▶ WORK TO COMPLETE
Arrange the material from its first line through the line containing "противоречивой информацией, распространяемой" as a numbered list, both ends included and blank lines left out.

--- EXTRACTED ENTRIES Enclosed Below ---

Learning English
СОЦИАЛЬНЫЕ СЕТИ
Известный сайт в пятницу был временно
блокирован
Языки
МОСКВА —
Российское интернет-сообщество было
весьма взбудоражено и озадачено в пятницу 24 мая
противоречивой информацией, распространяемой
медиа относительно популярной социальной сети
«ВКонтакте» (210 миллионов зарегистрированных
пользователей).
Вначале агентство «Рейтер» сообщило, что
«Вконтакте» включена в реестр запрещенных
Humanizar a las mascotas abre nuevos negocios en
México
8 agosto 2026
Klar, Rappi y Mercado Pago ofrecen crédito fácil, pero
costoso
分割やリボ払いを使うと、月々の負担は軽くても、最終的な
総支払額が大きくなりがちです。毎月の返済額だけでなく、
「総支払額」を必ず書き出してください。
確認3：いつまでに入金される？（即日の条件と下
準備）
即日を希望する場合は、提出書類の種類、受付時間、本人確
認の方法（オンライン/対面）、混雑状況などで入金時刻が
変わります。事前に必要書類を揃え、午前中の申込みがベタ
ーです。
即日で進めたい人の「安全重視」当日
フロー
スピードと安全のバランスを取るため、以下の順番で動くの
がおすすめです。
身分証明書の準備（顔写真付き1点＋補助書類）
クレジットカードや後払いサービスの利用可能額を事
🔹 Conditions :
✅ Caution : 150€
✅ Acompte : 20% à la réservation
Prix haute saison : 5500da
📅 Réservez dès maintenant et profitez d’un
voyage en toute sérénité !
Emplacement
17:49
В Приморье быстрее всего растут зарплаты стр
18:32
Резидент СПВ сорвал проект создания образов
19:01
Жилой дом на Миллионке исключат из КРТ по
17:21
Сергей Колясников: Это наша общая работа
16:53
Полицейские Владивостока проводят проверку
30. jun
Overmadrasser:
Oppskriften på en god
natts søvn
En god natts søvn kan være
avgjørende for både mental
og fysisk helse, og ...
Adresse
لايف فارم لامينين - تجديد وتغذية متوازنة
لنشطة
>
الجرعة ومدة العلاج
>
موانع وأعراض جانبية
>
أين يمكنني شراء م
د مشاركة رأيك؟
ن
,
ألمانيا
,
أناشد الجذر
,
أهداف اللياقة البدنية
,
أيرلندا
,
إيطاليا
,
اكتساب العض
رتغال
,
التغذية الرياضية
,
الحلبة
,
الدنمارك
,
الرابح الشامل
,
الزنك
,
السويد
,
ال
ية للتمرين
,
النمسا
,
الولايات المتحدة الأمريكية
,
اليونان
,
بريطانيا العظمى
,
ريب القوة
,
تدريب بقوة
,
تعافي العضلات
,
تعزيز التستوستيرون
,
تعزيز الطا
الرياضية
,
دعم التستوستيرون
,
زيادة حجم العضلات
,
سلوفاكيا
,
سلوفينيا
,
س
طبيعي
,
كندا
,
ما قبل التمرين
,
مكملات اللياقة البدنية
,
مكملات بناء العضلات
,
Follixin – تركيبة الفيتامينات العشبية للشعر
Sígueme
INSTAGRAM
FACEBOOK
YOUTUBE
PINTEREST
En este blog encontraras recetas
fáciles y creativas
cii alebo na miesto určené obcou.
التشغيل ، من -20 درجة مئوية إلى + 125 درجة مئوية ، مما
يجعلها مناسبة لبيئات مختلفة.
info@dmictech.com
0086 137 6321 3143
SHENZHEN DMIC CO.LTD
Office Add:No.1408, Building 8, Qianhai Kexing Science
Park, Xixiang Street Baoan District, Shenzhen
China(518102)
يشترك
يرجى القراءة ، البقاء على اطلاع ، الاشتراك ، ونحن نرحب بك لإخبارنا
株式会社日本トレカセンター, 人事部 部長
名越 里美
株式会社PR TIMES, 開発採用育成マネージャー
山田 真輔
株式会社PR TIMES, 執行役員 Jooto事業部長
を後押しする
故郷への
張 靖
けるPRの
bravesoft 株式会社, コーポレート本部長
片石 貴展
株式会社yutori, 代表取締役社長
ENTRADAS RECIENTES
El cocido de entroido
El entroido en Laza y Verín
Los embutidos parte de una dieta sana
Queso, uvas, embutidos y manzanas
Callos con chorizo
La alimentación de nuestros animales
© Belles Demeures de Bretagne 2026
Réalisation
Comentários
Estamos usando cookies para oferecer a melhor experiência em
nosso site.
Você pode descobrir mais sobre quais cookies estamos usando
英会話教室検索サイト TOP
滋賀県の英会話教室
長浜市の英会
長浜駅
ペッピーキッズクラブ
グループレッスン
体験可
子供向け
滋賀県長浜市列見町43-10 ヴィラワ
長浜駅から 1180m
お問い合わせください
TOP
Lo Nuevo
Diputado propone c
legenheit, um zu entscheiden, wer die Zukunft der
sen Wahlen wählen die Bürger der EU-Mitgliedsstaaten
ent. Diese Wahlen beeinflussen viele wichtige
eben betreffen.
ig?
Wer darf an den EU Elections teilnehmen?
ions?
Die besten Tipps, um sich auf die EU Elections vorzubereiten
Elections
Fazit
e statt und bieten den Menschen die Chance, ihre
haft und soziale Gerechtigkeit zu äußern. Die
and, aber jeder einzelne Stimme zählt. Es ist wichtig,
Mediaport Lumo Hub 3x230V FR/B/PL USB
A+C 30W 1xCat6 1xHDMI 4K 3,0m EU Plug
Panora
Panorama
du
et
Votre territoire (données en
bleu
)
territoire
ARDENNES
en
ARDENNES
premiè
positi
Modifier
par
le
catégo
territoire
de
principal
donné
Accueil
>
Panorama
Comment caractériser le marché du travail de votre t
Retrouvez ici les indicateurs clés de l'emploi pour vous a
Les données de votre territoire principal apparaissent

--- End of Enclosed EXTRACTED ENTRIES ---

▶ SOLUTION TO THIS TASK
1. Learning English
2. СОЦИАЛЬНЫЕ СЕТИ
3. Известный сайт в пятницу был временно
4. блокирован
5. Языки
6. МОСКВА —
7. Российское интернет-сообщество было
8. весьма взбудоражено и озадачено в пятницу 24 мая
9. противоречивой информацией, распространяемой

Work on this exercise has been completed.